Floppy disks were invented at a time when portable data storage was not well-developed for the home user. Devices for portable media existed, but their storage capacity was small and they were usually quite large. The floppy disk came onto the scene and was smaller and held more data than most pre-existing models. Now, floppy disks are somewhat outdated, but still offer a cheap option for creating backup, storing small files, and storing collections in many small parts. The following considerations will help you to store your delicate floppy disks (and invaluable data!) in a way that will minimize damage.
- Beware of magnets. Exposure to magnets can interfere with the storage of your floppy's media, which is, of course, stored in magnetic fields. Brief exposure to powerful magnets can erase data from a floppy disk, but more often, long-term exposure is the culprit.
- Beware of moisture. Don't let your floppy disks get moist! Like most other equipment, floppy disks don't respond well to moisture. Water inside a disk can interfere with the processes the disk needs to operate. Keep disks away from water and damp places, and wipe them off quickly and transfer data if they get wet.
- Don't bend or jab! Floppy disks are made rather thin, and can snap right in half if too much stress is placed on their sides. Handle them delicately and don't stuff them into tight places (besides your floppy drive). Likewise, don't take any sharp or pointy objects to your floppy disks -- and this includes pencils and pens. Be careful, while you write the label on your floppy disks, that you don't drag the utensil too heavily into the disk, warping the mechanism.
- Keep clean and cool. Don't let your floppies sit in the sun or in overly warm places. Again, as with most other computer equipment, floppy disks will warp or melt in high temperatures. Also, don't let too much dust get on the vulnerable parts of your floppy disks -- underneath the sliding flap at the top, for instance. This is the part of the disk that the computer uses to communicate information, and if it is dirty, the computer will have trouble responding to it.
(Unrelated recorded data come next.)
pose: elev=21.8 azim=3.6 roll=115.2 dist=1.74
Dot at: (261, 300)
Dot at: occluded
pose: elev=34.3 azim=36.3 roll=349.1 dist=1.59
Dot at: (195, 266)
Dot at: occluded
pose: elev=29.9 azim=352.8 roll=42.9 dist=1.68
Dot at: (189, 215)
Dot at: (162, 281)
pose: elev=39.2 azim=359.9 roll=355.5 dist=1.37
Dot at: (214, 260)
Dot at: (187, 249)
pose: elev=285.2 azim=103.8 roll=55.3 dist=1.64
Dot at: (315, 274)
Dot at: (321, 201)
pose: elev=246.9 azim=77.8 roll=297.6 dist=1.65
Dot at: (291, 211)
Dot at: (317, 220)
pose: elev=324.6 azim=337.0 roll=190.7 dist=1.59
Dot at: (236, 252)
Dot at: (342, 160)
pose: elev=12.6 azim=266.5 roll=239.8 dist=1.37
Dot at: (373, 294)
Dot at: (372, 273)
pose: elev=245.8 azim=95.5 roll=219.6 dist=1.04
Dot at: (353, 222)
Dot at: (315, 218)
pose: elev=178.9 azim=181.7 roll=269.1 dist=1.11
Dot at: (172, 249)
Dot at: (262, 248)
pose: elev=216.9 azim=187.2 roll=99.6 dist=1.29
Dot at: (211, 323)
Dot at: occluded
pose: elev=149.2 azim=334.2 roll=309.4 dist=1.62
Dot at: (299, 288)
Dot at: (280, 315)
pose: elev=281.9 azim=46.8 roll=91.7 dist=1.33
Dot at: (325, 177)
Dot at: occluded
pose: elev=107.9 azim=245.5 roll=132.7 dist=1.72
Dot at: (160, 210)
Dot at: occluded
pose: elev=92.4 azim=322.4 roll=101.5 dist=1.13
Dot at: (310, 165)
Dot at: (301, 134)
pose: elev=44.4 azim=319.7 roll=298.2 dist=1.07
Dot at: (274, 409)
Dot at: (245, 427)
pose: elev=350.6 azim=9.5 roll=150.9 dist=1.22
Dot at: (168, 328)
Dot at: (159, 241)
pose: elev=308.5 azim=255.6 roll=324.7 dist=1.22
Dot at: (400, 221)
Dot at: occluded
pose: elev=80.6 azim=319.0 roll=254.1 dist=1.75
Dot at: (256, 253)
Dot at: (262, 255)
- Try to keep your floppy disks organized. To do so, you can keep them in any kind of box, or buy a plastic box designed for holding floppy disks (these boxes have been around in computer stores since floppies were invented!). You can organize floppies by type of data (MIDI files, images, .exe files), by category (wedding pictures, birthday pictures, Mozart MIDIs, rock MIDIs), or by any other personal preference. Keep them in a place that is easily accessible, but not vulnerable to outside forces.
Overall, most things you can do to keep your floppy disks safe and in order can be identified by common sense. Never do anything to them that you wouldn't do with another piece of sensitive equipment. Always keep backups of any and all information you transport on floppy, in case the above steps aren't enough to keep your information safe. Use the low cost and high compatibility of the floppy disk to your advantage, but remember that the floppy disk is a delicate and primitive form of data storage. Keep yours safe and organized.